I dedicate half my ass to you dear bread. I had to say goodbye to you because like an alcoholic going to a winery what's the point?




Post Gastric Bypass version

B is for Booth - It was an unbelievably awesome feeling the first time post gastric bypass surgery when I slid into a restaurant booth seat. I looked down and there was so much room between me and the table. I sat in awe with a stupid grin plastered over my face the entire meal. Before surgery I used to cringe going out with a group of people when the hostess guided us to a booth seat I would hang back so I could be the last to sit down (and hang off the edge) because sliding down to let others in (if even possible) wasn't going to be pretty or fast. I didn't want to call attention to myself by requesting the group get a table. Like if I didn't say anything no one would see I was fat. Yeah... the fantasy world we create. Sometimes I would get lucky and it would be a movable table and I could give it a shove to gain some extra space but usually it was bolted and I would have a table shoved in my gut giving me the Heimlich maneuver my entire meal. Bolted tables suck.

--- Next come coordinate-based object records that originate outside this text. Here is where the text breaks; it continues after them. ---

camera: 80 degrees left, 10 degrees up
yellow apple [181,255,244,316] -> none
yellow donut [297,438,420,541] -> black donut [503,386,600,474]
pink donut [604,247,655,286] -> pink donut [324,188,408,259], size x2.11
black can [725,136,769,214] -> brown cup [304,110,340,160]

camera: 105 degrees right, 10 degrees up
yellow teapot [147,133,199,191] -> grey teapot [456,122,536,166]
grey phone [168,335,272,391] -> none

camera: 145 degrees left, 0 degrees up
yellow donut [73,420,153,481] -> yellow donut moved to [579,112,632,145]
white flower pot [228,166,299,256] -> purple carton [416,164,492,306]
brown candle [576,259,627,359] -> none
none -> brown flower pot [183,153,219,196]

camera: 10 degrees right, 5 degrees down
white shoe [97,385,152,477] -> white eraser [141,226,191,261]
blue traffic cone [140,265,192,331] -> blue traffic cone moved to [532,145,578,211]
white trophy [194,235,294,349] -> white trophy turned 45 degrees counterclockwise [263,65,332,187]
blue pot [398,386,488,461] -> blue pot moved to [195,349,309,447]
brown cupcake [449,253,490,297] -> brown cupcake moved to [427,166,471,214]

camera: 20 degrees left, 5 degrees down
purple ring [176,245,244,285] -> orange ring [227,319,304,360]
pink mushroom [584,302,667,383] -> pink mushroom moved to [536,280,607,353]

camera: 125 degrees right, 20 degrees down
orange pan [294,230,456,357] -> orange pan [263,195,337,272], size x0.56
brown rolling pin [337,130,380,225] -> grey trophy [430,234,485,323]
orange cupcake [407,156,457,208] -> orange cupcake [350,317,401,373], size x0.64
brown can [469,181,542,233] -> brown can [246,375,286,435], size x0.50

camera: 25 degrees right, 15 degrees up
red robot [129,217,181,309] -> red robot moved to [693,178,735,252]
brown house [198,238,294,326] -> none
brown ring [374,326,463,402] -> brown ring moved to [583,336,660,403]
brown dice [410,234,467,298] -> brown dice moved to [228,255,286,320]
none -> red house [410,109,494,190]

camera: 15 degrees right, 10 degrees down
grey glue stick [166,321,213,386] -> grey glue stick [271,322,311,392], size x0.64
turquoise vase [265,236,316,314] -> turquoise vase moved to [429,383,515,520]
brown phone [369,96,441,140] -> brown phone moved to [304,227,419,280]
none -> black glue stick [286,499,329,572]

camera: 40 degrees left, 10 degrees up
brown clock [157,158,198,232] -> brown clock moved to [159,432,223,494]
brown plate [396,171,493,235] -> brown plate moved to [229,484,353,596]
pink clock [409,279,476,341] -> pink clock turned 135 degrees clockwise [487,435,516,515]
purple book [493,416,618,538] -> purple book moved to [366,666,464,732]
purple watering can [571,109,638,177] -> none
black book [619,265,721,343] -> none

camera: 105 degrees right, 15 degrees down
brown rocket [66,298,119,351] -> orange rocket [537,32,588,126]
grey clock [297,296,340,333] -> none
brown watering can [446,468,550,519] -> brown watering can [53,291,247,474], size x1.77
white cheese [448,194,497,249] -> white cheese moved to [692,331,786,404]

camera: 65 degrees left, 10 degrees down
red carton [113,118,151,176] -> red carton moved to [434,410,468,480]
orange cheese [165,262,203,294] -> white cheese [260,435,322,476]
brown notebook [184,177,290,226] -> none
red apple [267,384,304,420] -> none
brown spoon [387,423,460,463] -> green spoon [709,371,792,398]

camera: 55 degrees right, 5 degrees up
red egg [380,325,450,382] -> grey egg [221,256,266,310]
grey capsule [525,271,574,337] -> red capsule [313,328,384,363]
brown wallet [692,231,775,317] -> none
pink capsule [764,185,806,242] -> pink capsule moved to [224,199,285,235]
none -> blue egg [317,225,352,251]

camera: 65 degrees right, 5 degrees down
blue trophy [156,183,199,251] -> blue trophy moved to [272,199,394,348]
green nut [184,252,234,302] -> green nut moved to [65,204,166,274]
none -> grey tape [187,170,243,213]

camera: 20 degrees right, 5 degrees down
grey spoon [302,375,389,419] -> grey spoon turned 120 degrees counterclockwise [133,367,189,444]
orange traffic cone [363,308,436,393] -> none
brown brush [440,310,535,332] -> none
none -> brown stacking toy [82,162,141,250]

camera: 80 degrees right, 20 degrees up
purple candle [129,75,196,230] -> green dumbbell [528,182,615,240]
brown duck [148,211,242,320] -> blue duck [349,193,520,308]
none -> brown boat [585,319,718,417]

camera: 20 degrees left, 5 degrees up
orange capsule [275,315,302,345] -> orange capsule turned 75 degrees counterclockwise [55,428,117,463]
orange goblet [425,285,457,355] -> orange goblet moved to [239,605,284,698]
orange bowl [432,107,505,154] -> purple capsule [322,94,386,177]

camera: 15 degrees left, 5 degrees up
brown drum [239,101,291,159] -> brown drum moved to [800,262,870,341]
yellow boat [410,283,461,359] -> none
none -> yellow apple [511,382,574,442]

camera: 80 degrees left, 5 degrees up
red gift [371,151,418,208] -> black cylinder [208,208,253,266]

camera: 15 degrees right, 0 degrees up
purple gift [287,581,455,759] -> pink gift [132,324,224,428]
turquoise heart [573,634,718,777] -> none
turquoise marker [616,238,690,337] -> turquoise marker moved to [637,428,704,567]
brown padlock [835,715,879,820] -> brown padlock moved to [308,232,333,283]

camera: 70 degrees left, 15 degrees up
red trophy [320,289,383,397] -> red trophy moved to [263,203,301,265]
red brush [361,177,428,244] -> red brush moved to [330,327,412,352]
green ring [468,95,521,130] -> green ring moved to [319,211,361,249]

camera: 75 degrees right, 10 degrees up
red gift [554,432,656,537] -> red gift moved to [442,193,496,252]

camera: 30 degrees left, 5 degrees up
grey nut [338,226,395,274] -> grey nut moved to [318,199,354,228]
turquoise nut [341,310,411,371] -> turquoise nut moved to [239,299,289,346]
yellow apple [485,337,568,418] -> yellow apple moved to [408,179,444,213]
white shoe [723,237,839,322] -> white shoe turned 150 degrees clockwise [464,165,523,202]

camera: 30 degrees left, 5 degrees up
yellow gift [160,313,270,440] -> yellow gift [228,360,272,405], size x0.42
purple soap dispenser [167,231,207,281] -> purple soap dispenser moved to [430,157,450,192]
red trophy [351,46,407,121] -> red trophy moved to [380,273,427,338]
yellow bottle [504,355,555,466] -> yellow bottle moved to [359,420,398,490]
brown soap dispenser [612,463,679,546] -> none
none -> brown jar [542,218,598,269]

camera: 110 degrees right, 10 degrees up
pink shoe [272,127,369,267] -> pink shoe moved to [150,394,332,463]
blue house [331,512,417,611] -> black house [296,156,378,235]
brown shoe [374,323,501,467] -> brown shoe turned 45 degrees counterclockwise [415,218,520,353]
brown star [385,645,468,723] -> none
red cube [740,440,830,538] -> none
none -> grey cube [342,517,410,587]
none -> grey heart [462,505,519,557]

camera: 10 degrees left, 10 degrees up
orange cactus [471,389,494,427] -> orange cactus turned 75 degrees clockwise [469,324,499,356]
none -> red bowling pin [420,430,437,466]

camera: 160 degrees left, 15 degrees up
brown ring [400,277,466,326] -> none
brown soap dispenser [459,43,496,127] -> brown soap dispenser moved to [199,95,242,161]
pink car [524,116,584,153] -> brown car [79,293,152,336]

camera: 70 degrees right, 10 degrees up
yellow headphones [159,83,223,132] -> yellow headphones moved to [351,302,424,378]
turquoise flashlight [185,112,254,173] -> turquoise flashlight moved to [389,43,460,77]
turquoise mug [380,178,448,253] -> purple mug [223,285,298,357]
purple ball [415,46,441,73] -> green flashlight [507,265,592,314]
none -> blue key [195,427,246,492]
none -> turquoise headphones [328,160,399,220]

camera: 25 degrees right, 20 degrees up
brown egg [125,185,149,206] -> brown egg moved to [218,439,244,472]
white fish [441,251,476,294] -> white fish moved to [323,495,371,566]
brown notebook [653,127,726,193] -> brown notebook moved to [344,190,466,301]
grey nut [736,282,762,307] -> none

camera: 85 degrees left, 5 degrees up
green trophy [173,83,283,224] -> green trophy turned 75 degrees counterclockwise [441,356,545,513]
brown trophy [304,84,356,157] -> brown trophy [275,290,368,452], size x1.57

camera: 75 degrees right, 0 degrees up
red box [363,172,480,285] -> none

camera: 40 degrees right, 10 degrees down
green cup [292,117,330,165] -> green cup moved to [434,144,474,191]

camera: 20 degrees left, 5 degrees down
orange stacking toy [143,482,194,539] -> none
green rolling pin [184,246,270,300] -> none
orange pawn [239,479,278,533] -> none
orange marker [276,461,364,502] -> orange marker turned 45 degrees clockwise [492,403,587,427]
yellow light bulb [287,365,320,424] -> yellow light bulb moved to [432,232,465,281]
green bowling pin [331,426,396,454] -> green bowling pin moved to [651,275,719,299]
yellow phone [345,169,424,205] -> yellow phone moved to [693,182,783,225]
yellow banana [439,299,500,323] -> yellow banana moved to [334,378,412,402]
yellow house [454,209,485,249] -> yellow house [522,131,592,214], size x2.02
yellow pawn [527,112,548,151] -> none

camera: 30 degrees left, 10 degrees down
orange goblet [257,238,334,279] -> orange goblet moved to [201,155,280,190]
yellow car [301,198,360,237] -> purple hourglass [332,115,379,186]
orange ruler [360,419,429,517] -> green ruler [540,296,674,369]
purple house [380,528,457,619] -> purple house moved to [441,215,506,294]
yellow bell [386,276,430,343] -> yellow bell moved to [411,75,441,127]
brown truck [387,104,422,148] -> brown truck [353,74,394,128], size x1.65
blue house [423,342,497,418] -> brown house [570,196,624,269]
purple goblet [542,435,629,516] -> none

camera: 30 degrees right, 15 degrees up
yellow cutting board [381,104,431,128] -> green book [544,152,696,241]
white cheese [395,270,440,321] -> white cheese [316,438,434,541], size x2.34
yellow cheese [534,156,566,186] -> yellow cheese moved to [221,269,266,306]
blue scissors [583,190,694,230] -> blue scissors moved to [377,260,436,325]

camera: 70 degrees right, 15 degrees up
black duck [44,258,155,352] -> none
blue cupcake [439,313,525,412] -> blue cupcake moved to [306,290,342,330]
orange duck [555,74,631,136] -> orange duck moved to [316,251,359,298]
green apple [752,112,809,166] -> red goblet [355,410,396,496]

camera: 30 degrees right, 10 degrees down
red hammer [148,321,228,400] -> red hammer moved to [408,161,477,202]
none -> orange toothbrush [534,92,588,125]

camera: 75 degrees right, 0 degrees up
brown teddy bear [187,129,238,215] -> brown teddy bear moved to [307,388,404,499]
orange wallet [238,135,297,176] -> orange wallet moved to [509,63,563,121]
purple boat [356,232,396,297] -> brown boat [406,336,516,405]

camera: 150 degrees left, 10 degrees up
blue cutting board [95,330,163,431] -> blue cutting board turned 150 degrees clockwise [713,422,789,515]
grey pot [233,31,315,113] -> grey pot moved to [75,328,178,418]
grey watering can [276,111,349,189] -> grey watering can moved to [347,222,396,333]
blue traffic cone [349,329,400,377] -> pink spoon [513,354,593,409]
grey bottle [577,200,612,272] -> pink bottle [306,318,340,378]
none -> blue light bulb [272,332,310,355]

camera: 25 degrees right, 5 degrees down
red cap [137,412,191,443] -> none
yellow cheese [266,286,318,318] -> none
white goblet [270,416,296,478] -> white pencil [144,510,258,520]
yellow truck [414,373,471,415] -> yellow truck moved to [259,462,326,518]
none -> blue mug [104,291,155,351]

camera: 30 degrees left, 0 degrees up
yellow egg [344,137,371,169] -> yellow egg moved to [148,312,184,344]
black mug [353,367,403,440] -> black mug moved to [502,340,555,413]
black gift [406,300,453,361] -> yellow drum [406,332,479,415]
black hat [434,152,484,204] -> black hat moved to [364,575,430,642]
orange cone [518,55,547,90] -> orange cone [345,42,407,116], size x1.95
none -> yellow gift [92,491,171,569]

I write this to always remember. Although I believe I will never forget there are just some things from my fat life are unfortunately seared into my memory... memories like this keep my head in the game and remind me to never go back.


If you are wondering what this entry is all about catch up here.

3 comments:

Inky said...

My "last restaurant meal" before surgery was at a lobster house. i could barely fit in the booth (no tables) and then a HUGE man sat in the booth behind me. I couldn't breath, let alone eat. we left with doggy bags. i never spoke up. still hate myself for it.

two weeks go, now 4 months out, i sat down at that restaurant and fit more than comfortably, even with someone sitting behind me.

for all the difficulty the first months after surgery have brought, nothing made me happier than sliding in (and out) of that booth.

i love your posts and have a mad crush on you now. lol. i am not a stalker though. i promise, lol.

Donna J said...

I remember the first time I went to a restaurant and I didn't fit in the booth. I was with friends who were taking me and my husband out as a farewell dinner because the military was moving us away from home. We were at Outback Steakhouse. It never occurred to me that I wouldn't fit in the booth until I became wedged, half in and half out of the seat, and couldn't get in or out for a few seconds.

Those were the most mortifying few minutes of my life and from that day on, if the restaurant we went to didn't have tables, we ate elsewhere.

It makes me feel slightly less of a freak to know that I'm not alone in that feeling. I'm 3 months out from surgery now and I can fit into a booth again (not a lot of room to spare, but that's coming). I will probably always have a small moment of panic any time I see a booth for the rest of my life, but I want to thank you for posting your story and showing me that I was not alone in my fears. I really thought I was.

I love reading your blog and your recipes, you have a sense of humor alot like mine. Thanks for posting so honestly and openly, and I'll look forward to reading more.

SuzShack said...

AW....Julian Apple Pie Co. and Autumn! They go together like peas and carrots!
I MISS Julian and it's apple pie. In fact...and I'm not lying...I have a cat who's name is Julian Apple Pie!
I was waiting outside the pie shop waiting for it to open, and a young girl had kittens she was giving away. There he was. This cute little black tuxedo kitten in a basket. I HAD to have him! And I did! He is now 9 years old and loving life in Washington!